---------- Data extract ----------

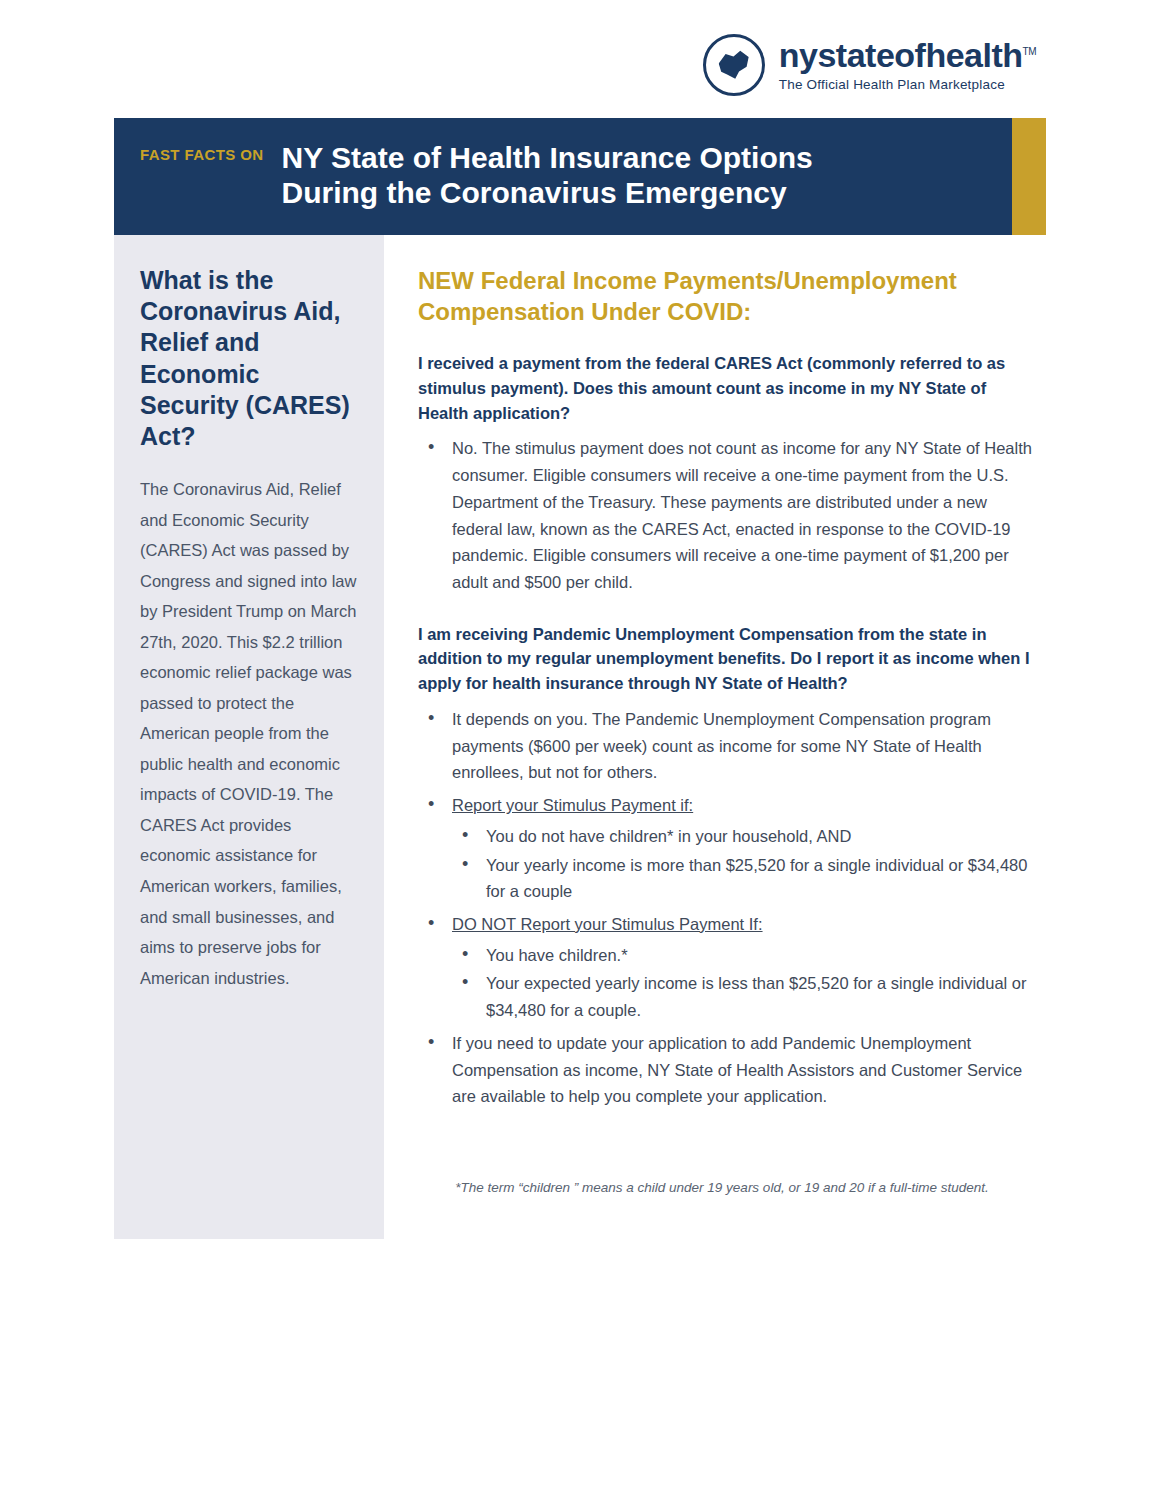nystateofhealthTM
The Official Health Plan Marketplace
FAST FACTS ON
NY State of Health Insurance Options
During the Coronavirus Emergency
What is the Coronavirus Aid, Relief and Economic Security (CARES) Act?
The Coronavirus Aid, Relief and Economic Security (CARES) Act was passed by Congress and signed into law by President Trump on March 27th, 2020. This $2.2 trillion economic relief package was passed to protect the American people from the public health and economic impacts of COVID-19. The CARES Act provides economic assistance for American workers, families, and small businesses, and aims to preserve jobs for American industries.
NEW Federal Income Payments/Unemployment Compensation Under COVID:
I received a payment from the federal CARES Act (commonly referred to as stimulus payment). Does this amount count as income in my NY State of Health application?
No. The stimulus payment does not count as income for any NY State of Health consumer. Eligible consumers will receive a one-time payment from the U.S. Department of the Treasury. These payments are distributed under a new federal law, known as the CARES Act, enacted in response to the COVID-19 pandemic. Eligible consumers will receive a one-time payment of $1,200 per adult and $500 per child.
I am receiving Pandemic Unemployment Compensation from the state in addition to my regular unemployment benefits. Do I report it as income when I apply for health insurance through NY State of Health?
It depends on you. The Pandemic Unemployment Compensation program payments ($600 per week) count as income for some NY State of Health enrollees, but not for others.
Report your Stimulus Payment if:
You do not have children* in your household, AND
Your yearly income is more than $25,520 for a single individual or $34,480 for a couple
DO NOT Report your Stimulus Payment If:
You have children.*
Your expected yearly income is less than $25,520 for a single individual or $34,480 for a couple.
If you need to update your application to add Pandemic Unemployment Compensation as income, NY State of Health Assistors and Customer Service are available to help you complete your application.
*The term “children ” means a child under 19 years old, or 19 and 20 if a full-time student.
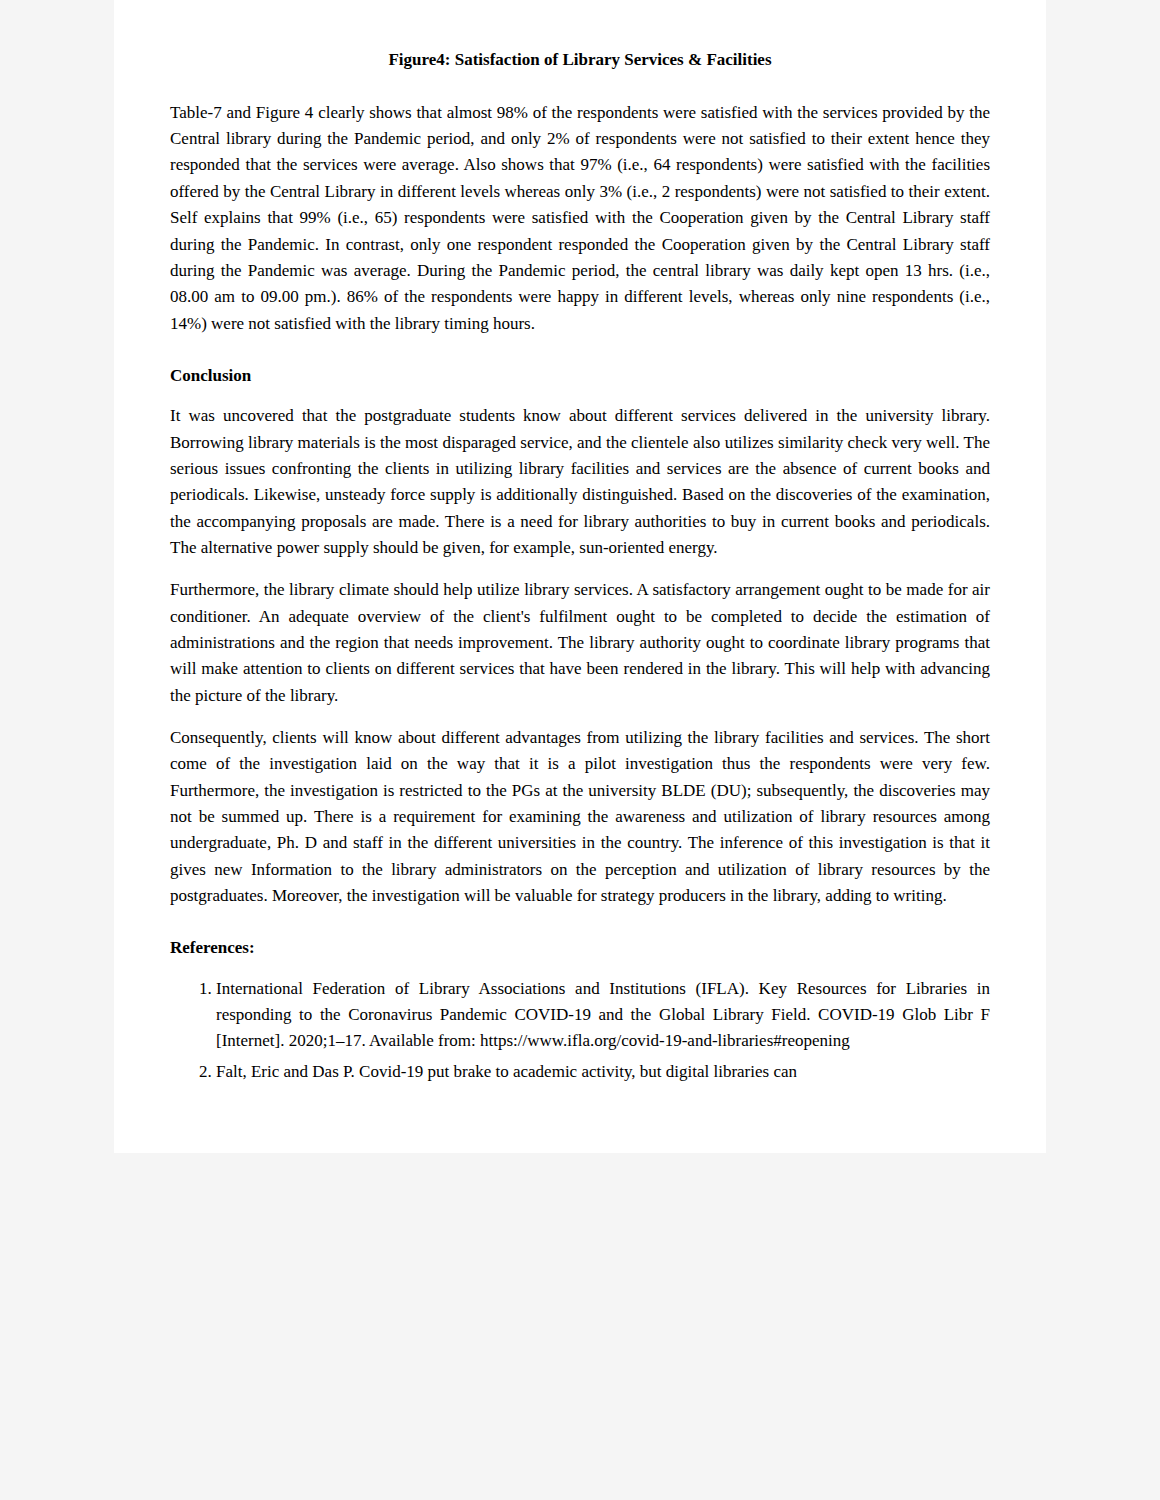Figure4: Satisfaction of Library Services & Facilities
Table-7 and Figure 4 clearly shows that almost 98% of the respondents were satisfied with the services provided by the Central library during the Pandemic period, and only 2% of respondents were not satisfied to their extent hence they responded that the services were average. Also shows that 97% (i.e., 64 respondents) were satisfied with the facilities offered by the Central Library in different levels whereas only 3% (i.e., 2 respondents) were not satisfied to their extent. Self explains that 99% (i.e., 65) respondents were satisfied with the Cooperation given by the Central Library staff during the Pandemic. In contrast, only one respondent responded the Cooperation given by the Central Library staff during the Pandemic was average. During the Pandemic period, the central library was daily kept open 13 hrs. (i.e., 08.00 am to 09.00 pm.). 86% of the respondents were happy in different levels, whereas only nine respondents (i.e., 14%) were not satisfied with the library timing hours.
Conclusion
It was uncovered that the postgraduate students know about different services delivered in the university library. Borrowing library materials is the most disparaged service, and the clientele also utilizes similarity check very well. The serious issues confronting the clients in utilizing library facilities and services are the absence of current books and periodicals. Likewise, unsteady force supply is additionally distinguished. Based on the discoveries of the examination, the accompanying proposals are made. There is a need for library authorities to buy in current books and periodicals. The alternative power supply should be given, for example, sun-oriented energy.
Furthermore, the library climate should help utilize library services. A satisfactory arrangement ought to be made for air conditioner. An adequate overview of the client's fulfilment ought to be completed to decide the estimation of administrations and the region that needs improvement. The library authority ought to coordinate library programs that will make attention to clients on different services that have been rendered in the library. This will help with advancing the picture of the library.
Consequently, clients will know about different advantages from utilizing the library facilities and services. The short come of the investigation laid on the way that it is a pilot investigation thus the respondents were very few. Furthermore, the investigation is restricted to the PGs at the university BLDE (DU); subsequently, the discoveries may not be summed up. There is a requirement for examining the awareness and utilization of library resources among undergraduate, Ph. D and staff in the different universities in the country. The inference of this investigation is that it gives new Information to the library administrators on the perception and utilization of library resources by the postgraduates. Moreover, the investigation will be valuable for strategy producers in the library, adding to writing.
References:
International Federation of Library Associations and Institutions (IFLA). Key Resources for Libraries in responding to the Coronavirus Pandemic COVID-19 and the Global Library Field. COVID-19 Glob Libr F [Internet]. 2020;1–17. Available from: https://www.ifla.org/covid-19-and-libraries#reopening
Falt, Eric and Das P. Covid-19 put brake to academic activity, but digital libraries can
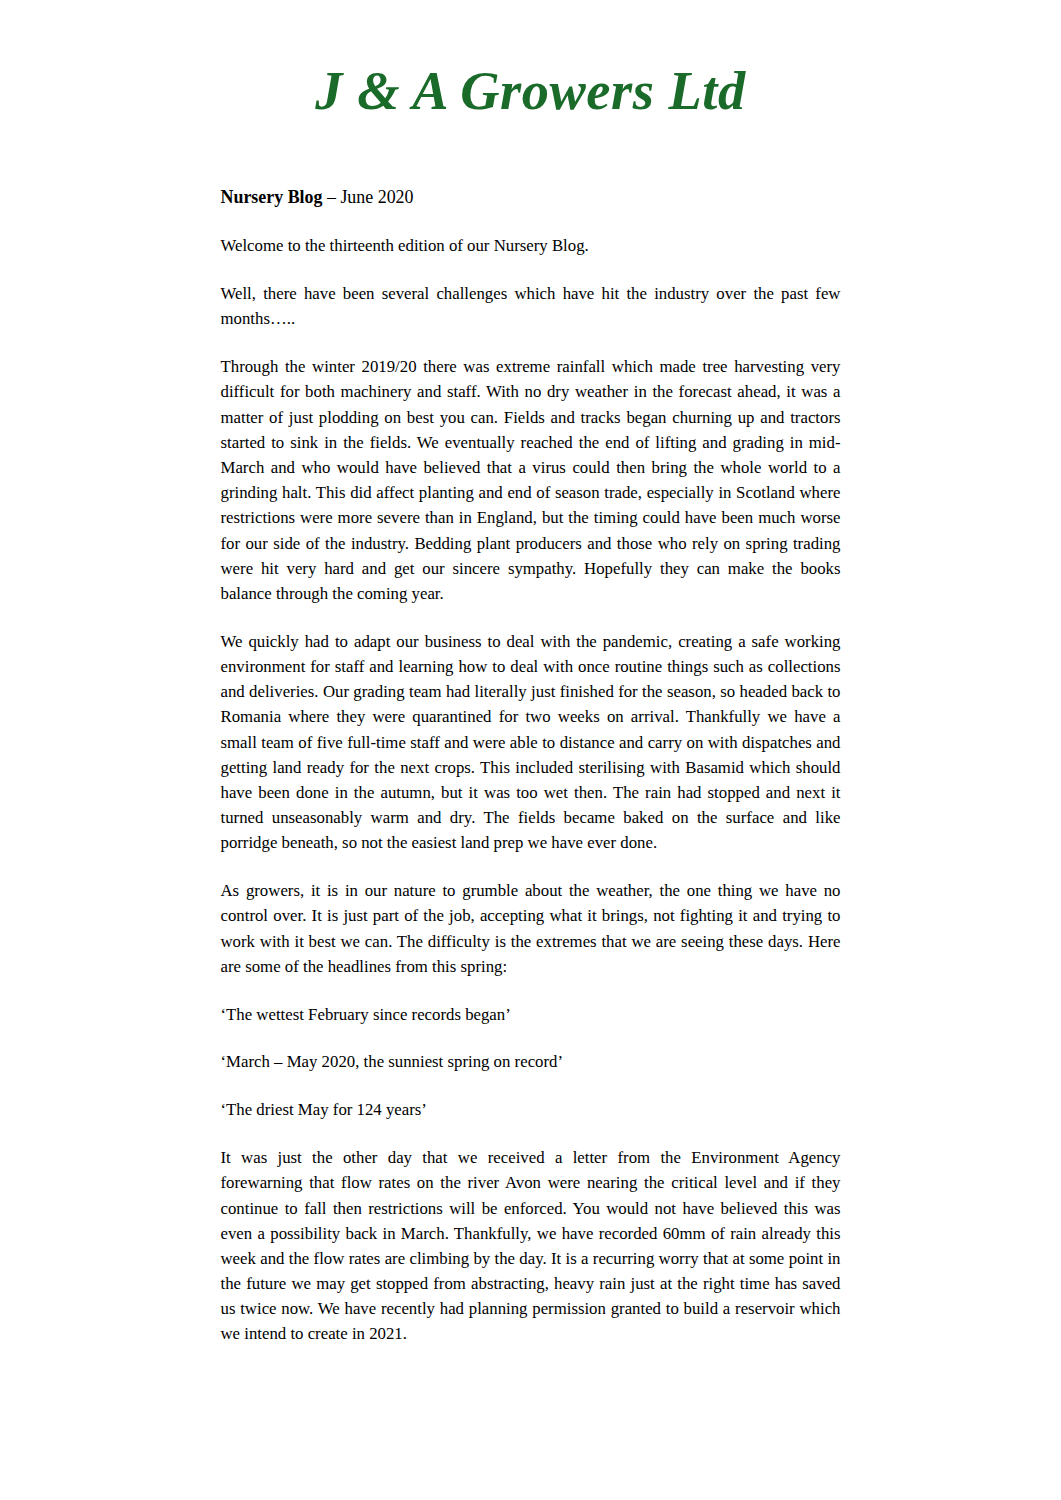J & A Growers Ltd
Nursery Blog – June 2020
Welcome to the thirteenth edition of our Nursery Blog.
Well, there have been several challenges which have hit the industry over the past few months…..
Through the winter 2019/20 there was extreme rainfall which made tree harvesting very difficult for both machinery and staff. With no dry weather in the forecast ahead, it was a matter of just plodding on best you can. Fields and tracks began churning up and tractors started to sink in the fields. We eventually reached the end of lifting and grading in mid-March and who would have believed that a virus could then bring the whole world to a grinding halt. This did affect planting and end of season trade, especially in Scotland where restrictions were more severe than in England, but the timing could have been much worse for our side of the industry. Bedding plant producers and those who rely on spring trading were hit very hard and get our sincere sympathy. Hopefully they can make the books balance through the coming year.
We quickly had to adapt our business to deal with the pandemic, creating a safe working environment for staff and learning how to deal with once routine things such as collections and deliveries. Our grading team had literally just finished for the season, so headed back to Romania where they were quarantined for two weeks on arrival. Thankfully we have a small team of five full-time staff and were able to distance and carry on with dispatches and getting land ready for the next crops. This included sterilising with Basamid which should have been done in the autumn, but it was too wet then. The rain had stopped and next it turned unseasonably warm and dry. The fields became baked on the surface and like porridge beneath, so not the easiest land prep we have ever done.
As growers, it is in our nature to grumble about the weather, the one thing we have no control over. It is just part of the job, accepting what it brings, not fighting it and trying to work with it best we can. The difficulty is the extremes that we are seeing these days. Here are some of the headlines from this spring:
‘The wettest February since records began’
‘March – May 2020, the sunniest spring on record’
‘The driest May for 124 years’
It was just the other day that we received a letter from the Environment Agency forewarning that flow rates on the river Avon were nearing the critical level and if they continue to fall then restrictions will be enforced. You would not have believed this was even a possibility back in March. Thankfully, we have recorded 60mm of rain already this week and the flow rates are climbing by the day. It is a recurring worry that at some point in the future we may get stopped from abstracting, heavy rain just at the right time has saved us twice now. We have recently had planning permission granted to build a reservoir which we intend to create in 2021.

----------

Activity
Repeat every record above exactly, but drop the pictures.

Output
nystateofhealthTM
The Official Health Plan Marketplace
FAST FACTS ON
NY State of Health Insurance Options
During the Coronavirus Emergency
What is the Coronavirus Aid, Relief and Economic Security (CARES) Act?
The Coronavirus Aid, Relief and Economic Security (CARES) Act was passed by Congress and signed into law by President Trump on March 27th, 2020. This $2.2 trillion economic relief package was passed to protect the American people from the public health and economic impacts of COVID-19. The CARES Act provides economic assistance for American workers, families, and small businesses, and aims to preserve jobs for American industries.
NEW Federal Income Payments/Unemployment Compensation Under COVID:
I received a payment from the federal CARES Act (commonly referred to as stimulus payment). Does this amount count as income in my NY State of Health application?
No. The stimulus payment does not count as income for any NY State of Health consumer. Eligible consumers will receive a one-time payment from the U.S. Department of the Treasury. These payments are distributed under a new federal law, known as the CARES Act, enacted in response to the COVID-19 pandemic. Eligible consumers will receive a one-time payment of $1,200 per adult and $500 per child.
I am receiving Pandemic Unemployment Compensation from the state in addition to my regular unemployment benefits. Do I report it as income when I apply for health insurance through NY State of Health?
It depends on you. The Pandemic Unemployment Compensation program payments ($600 per week) count as income for some NY State of Health enrollees, but not for others.
Report your Stimulus Payment if:
You do not have children* in your household, AND
Your yearly income is more than $25,520 for a single individual or $34,480 for a couple
DO NOT Report your Stimulus Payment If:
You have children.*
Your expected yearly income is less than $25,520 for a single individual or $34,480 for a couple.
If you need to update your application to add Pandemic Unemployment Compensation as income, NY State of Health Assistors and Customer Service are available to help you complete your application.
*The term “children ” means a child under 19 years old, or 19 and 20 if a full-time student.
Figure4: Satisfaction of Library Services & Facilities
Table-7 and Figure 4 clearly shows that almost 98% of the respondents were satisfied with the services provided by the Central library during the Pandemic period, and only 2% of respondents were not satisfied to their extent hence they responded that the services were average. Also shows that 97% (i.e., 64 respondents) were satisfied with the facilities offered by the Central Library in different levels whereas only 3% (i.e., 2 respondents) were not satisfied to their extent. Self explains that 99% (i.e., 65) respondents were satisfied with the Cooperation given by the Central Library staff during the Pandemic. In contrast, only one respondent responded the Cooperation given by the Central Library staff during the Pandemic was average. During the Pandemic period, the central library was daily kept open 13 hrs. (i.e., 08.00 am to 09.00 pm.). 86% of the respondents were happy in different levels, whereas only nine respondents (i.e., 14%) were not satisfied with the library timing hours.
Conclusion
It was uncovered that the postgraduate students know about different services delivered in the university library. Borrowing library materials is the most disparaged service, and the clientele also utilizes similarity check very well. The serious issues confronting the clients in utilizing library facilities and services are the absence of current books and periodicals. Likewise, unsteady force supply is additionally distinguished. Based on the discoveries of the examination, the accompanying proposals are made. There is a need for library authorities to buy in current books and periodicals. The alternative power supply should be given, for example, sun-oriented energy.
Furthermore, the library climate should help utilize library services. A satisfactory arrangement ought to be made for air conditioner. An adequate overview of the client's fulfilment ought to be completed to decide the estimation of administrations and the region that needs improvement. The library authority ought to coordinate library programs that will make attention to clients on different services that have been rendered in the library. This will help with advancing the picture of the library.
Consequently, clients will know about different advantages from utilizing the library facilities and services. The short come of the investigation laid on the way that it is a pilot investigation thus the respondents were very few. Furthermore, the investigation is restricted to the PGs at the university BLDE (DU); subsequently, the discoveries may not be summed up. There is a requirement for examining the awareness and utilization of library resources among undergraduate, Ph. D and staff in the different universities in the country. The inference of this investigation is that it gives new Information to the library administrators on the perception and utilization of library resources by the postgraduates. Moreover, the investigation will be valuable for strategy producers in the library, adding to writing.
References:
International Federation of Library Associations and Institutions (IFLA). Key Resources for Libraries in responding to the Coronavirus Pandemic COVID-19 and the Global Library Field. COVID-19 Glob Libr F [Internet]. 2020;1–17. Available from: https://www.ifla.org/covid-19-and-libraries#reopening
Falt, Eric and Das P. Covid-19 put brake to academic activity, but digital libraries can
J & A Growers Ltd
Nursery Blog – June 2020
Welcome to the thirteenth edition of our Nursery Blog.
Well, there have been several challenges which have hit the industry over the past few months…..
Through the winter 2019/20 there was extreme rainfall which made tree harvesting very difficult for both machinery and staff. With no dry weather in the forecast ahead, it was a matter of just plodding on best you can. Fields and tracks began churning up and tractors started to sink in the fields. We eventually reached the end of lifting and grading in mid-March and who would have believed that a virus could then bring the whole world to a grinding halt. This did affect planting and end of season trade, especially in Scotland where restrictions were more severe than in England, but the timing could have been much worse for our side of the industry. Bedding plant producers and those who rely on spring trading were hit very hard and get our sincere sympathy. Hopefully they can make the books balance through the coming year.
We quickly had to adapt our business to deal with the pandemic, creating a safe working environment for staff and learning how to deal with once routine things such as collections and deliveries. Our grading team had literally just finished for the season, so headed back to Romania where they were quarantined for two weeks on arrival. Thankfully we have a small team of five full-time staff and were able to distance and carry on with dispatches and getting land ready for the next crops. This included sterilising with Basamid which should have been done in the autumn, but it was too wet then. The rain had stopped and next it turned unseasonably warm and dry. The fields became baked on the surface and like porridge beneath, so not the easiest land prep we have ever done.
As growers, it is in our nature to grumble about the weather, the one thing we have no control over. It is just part of the job, accepting what it brings, not fighting it and trying to work with it best we can. The difficulty is the extremes that we are seeing these days. Here are some of the headlines from this spring:
‘The wettest February since records began’
‘March – May 2020, the sunniest spring on record’
‘The driest May for 124 years’
It was just the other day that we received a letter from the Environment Agency forewarning that flow rates on the river Avon were nearing the critical level and if they continue to fall then restrictions will be enforced. You would not have believed this was even a possibility back in March. Thankfully, we have recorded 60mm of rain already this week and the flow rates are climbing by the day. It is a recurring worry that at some point in the future we may get stopped from abstracting, heavy rain just at the right time has saved us twice now. We have recently had planning permission granted to build a reservoir which we intend to create in 2021.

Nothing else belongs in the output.